SELECT * FROM information_schema.PIPELINES_FILES provides some clues as to what is going on, as there is file_name, file_size, and file_state. Can someone provide more clarity as to how to use PIPELINE FS on files that may change and have deleted rows?

Thanks

carrierone · June 26, 2023, 9:29pm

To explain some more, so let’s say there is a new file for westcoast region that comes in today, I would link it to /var/lib/memsql/db_files/westcoast.csv to replace the link that came from the file yesterday, this would update the time stamp but technically its a new file with contents similar to the old one…

arnaud · June 28, 2023, 5:52am

Hello, here is a response from SQrL
SingleStore Pipelines are designed to facilitate real-time data ingestion1. Once data is picked up from a file by a pipeline, it does not look for additional changes to the file or track deleted rows1. Pipelines handle files as if they’re append-only1.

However, you can leverage the ALTER PIPELINE ... DROP FILE command to handle files that have been replaced or removed2. When you download new versions of your files, before placing them in the /var/lib/memsql/db_files folder, you could run the ALTER PIPELINE ... DROP FILE command for each of the existing files. That will make the pipeline forget all metadata associated with those files2. When the new files are placed in the directory, the pipeline will treat them as new files to be loaded2.

Regarding your database with potentially missing rows in new data sets, there are a few ways to handle this. One method involves SingleStore’s support for handling Slowly Changing Dimensions3. This approach means that changes to data including additions, updates, and deletions, are tracked as new rows in the database3. By applying this pattern to your situation, you could include a “version” or “datetime” field in your records, then when new files are loaded, older records that aren’t included in the new file could be marked as ‘expired’, based on their version or datetime3.

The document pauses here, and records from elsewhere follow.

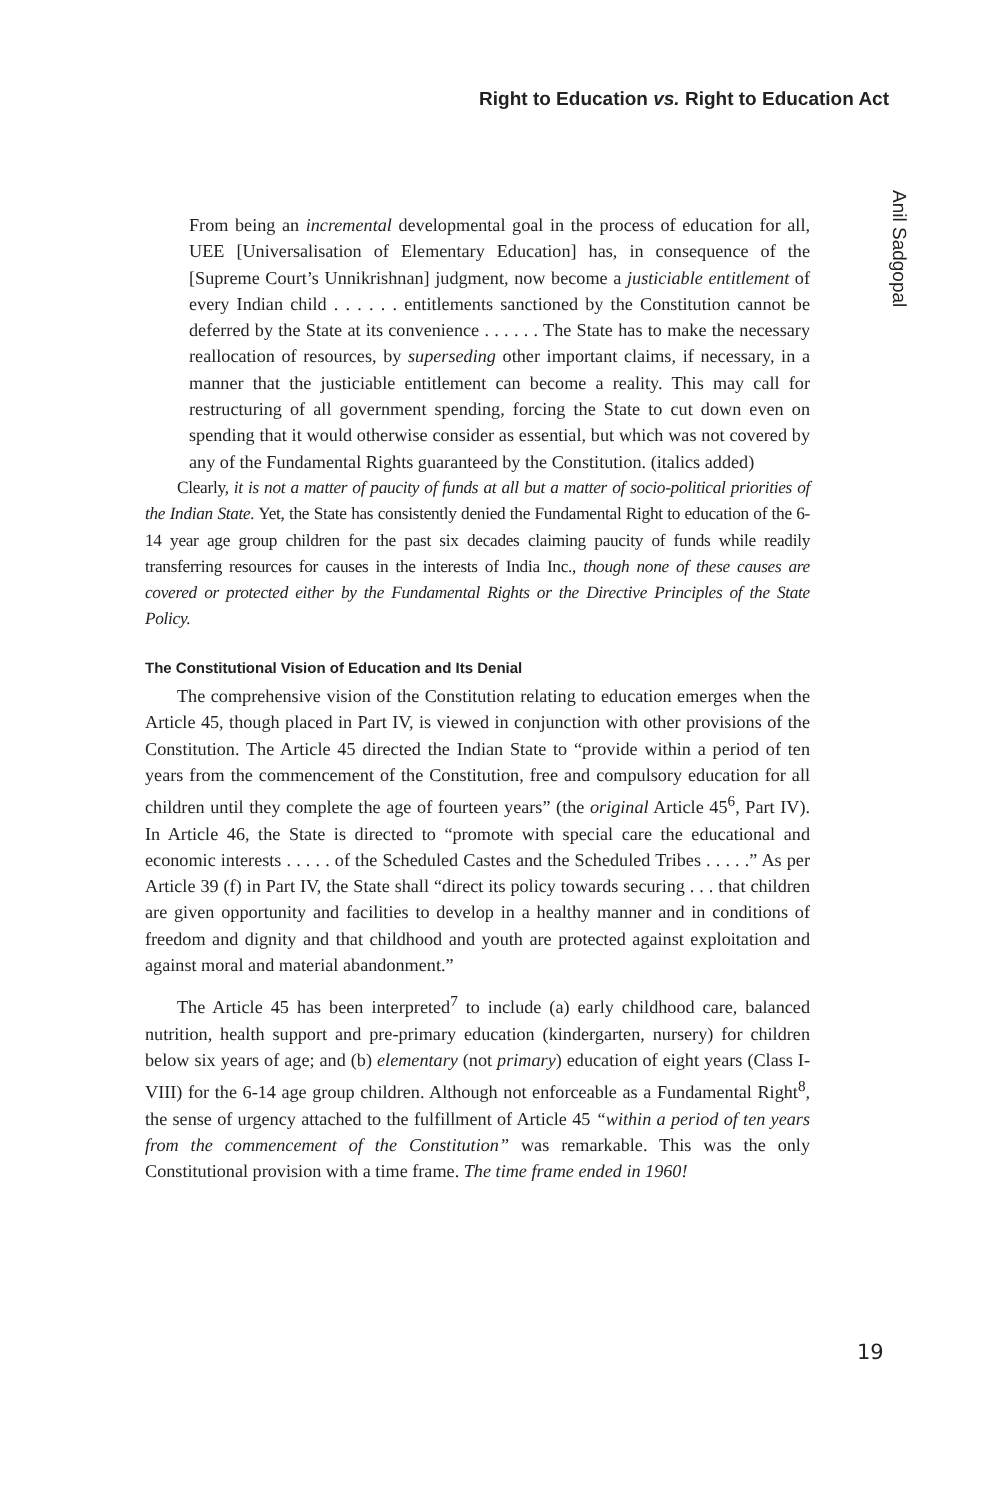Right to Education vs. Right to Education Act
Anil Sadgopal
From being an incremental developmental goal in the process of education for all, UEE [Universalisation of Elementary Education] has, in consequence of the [Supreme Court’s Unnikrishnan] judgment, now become a justiciable entitlement of every Indian child . . . . . . entitlements sanctioned by the Constitution cannot be deferred by the State at its convenience . . . . . . The State has to make the necessary reallocation of resources, by superseding other important claims, if necessary, in a manner that the justiciable entitlement can become a reality. This may call for restructuring of all government spending, forcing the State to cut down even on spending that it would otherwise consider as essential, but which was not covered by any of the Fundamental Rights guaranteed by the Constitution. (italics added)
Clearly, it is not a matter of paucity of funds at all but a matter of socio-political priorities of the Indian State. Yet, the State has consistently denied the Fundamental Right to education of the 6-14 year age group children for the past six decades claiming paucity of funds while readily transferring resources for causes in the interests of India Inc., though none of these causes are covered or protected either by the Fundamental Rights or the Directive Principles of the State Policy.
The Constitutional Vision of Education and Its Denial
The comprehensive vision of the Constitution relating to education emerges when the Article 45, though placed in Part IV, is viewed in conjunction with other provisions of the Constitution. The Article 45 directed the Indian State to “provide within a period of ten years from the commencement of the Constitution, free and compulsory education for all children until they complete the age of fourteen years” (the original Article 45<sup>6</sup>, Part IV). In Article 46, the State is directed to “promote with special care the educational and economic interests . . . . . of the Scheduled Castes and the Scheduled Tribes . . . . .” As per Article 39 (f) in Part IV, the State shall “direct its policy towards securing . . . that children are given opportunity and facilities to develop in a healthy manner and in conditions of freedom and dignity and that childhood and youth are protected against exploitation and against moral and material abandonment.”
The Article 45 has been interpreted<sup>7</sup> to include (a) early childhood care, balanced nutrition, health support and pre-primary education (kindergarten, nursery) for children below six years of age; and (b) elementary (not primary) education of eight years (Class I-VIII) for the 6-14 age group children. Although not enforceable as a Fundamental Right<sup>8</sup>, the sense of urgency attached to the fulfillment of Article 45 “within a period of ten years from the commencement of the Constitution” was remarkable. This was the only Constitutional provision with a time frame. The time frame ended in 1960!
19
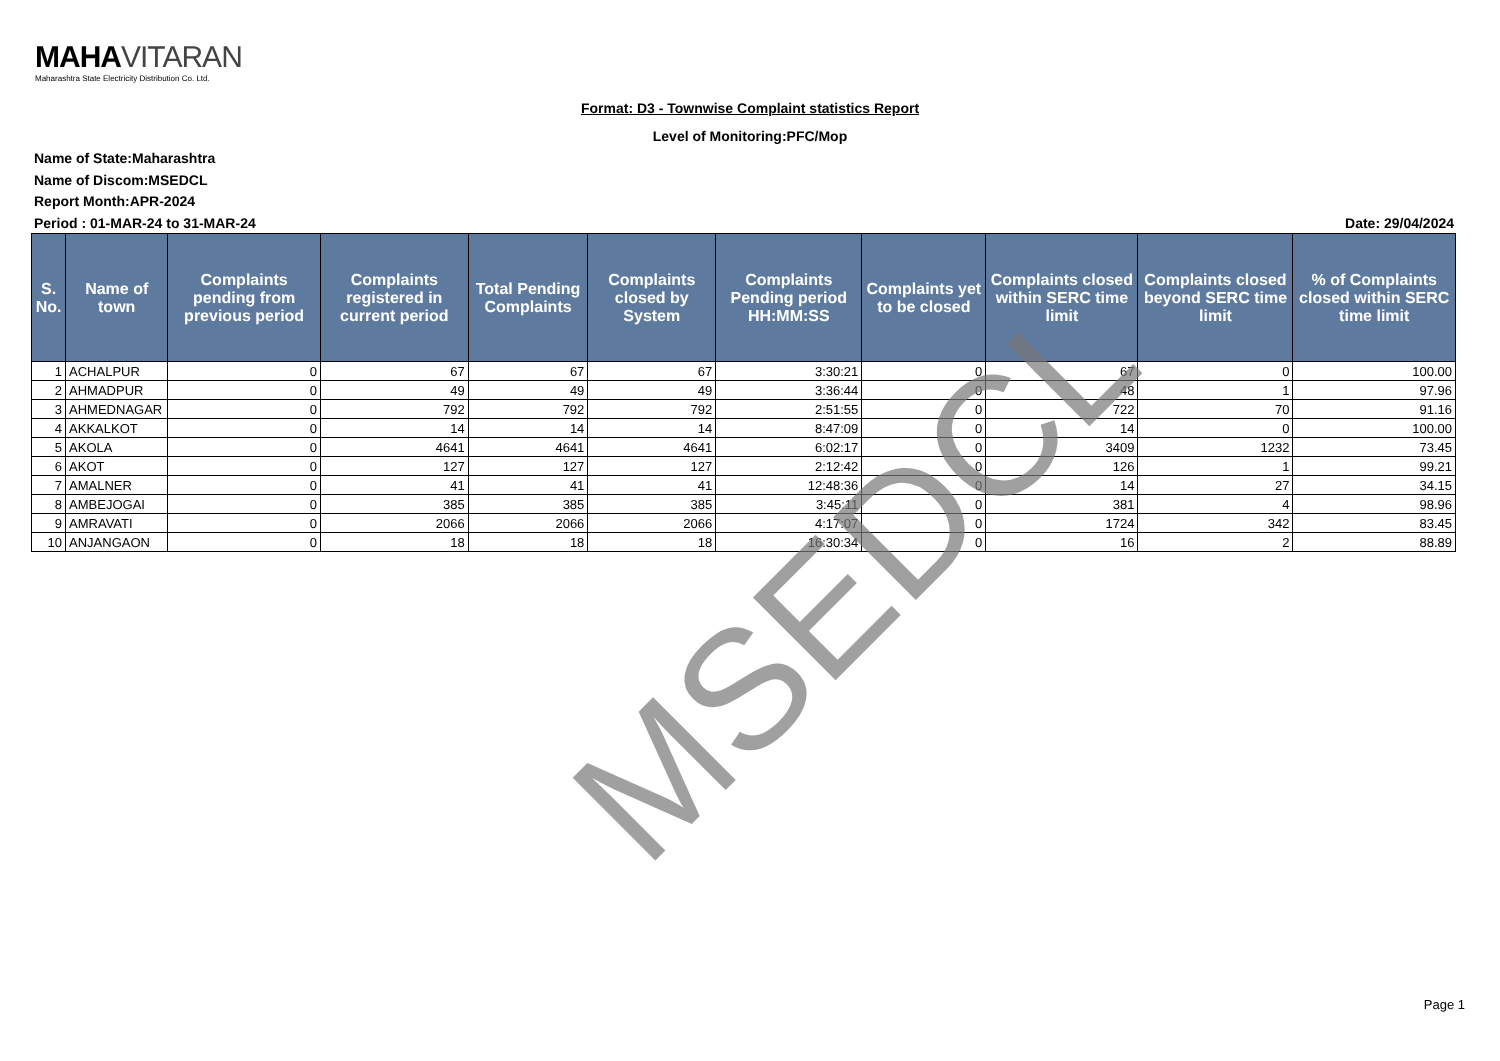MAHAVITARAN
Maharashtra State Electricity Distribution Co. Ltd.
Format: D3 - Townwise Complaint statistics Report
Level of Monitoring:PFC/Mop
Name of State:Maharashtra
Name of Discom:MSEDCL
Report Month:APR-2024
Period : 01-MAR-24 to 31-MAR-24 Date: 29/04/2024
| S. No. | Name of town | Complaints pending from previous period | Complaints registered in current period | Total Pending Complaints | Complaints closed by System | Complaints Pending period HH:MM:SS | Complaints yet to be closed | Complaints closed within SERC time limit | Complaints closed beyond SERC time limit | % of Complaints closed within SERC time limit |
| --- | --- | --- | --- | --- | --- | --- | --- | --- | --- | --- |
| 1 | ACHALPUR | 0 | 67 | 67 | 67 | 3:30:21 | 0 | 67 | 0 | 100.00 |
| 2 | AHMADPUR | 0 | 49 | 49 | 49 | 3:36:44 | 0 | 48 | 1 | 97.96 |
| 3 | AHMEDNAGAR | 0 | 792 | 792 | 792 | 2:51:55 | 0 | 722 | 70 | 91.16 |
| 4 | AKKALKOT | 0 | 14 | 14 | 14 | 8:47:09 | 0 | 14 | 0 | 100.00 |
| 5 | AKOLA | 0 | 4641 | 4641 | 4641 | 6:02:17 | 0 | 3409 | 1232 | 73.45 |
| 6 | AKOT | 0 | 127 | 127 | 127 | 2:12:42 | 0 | 126 | 1 | 99.21 |
| 7 | AMALNER | 0 | 41 | 41 | 41 | 12:48:36 | 0 | 14 | 27 | 34.15 |
| 8 | AMBEJOGAI | 0 | 385 | 385 | 385 | 3:45:11 | 0 | 381 | 4 | 98.96 |
| 9 | AMRAVATI | 0 | 2066 | 2066 | 2066 | 4:17:07 | 0 | 1724 | 342 | 83.45 |
| 10 | ANJANGAON | 0 | 18 | 18 | 18 | 16:30:34 | 0 | 16 | 2 | 88.89 |
MSEDCL
Page 1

Here’s an example where pipeline is used to track changes to product information3.

sql

CREATE PIPELINE changing_dimension_pipeline
AS LOAD DATA FS '/product_history.txt'
INTO PROCEDURE changing_dimension_proc
FIELDS TERMINATED BY ',';

START PIPELINE changing_dimension_pipeline;

This pipeline loads data into a stored procedure, changing_dimension_proc 3. This procedure could contain logic for handling changes to existing records3.

For more customized operations, you can also use a stored procedure, where you can apply more complex logic on the incoming rows. If you need to ignore certain records, (such as header or trailer records) you can use a transform function as suggested in this forum post4. Lastly, column changes in the files can be handled using a JSON pipeline strategy5.

Please keep in mind that handling changing file formats and maintaining a real-time reflection of your source data in the database, particularly with deletions, can be complex. An alternative approach could involve creating a complete snapshot of your data with each daily load, and completely replacing the old data with the new.

carrierone · June 28, 2023, 4:00pm

After some lengthy chat with SQrL, looks like I have to do the old school method…

However, directly replacing all the data in a table would cause the table to be unavailable during the operation. If you need to replace all data and then make it “go live”, you should consider creating a new table, loading the data into the new table, and once the data loading is done, rename the tables to switch them. Renaming tables is a metadata operation and is almost instantaneous, so the downtime should be minimal:

sql
CREATE TABLE new_my_table LIKE my_table;
LOAD DATA INTO new_my_table ...;

RENAME TABLE my_table TO old_my_table, new_my_table TO my_table;
DROP TABLE old_my_table;
Remember, the above examples are generic and might need adjustment based on your exact use case and setup1 2 3 4.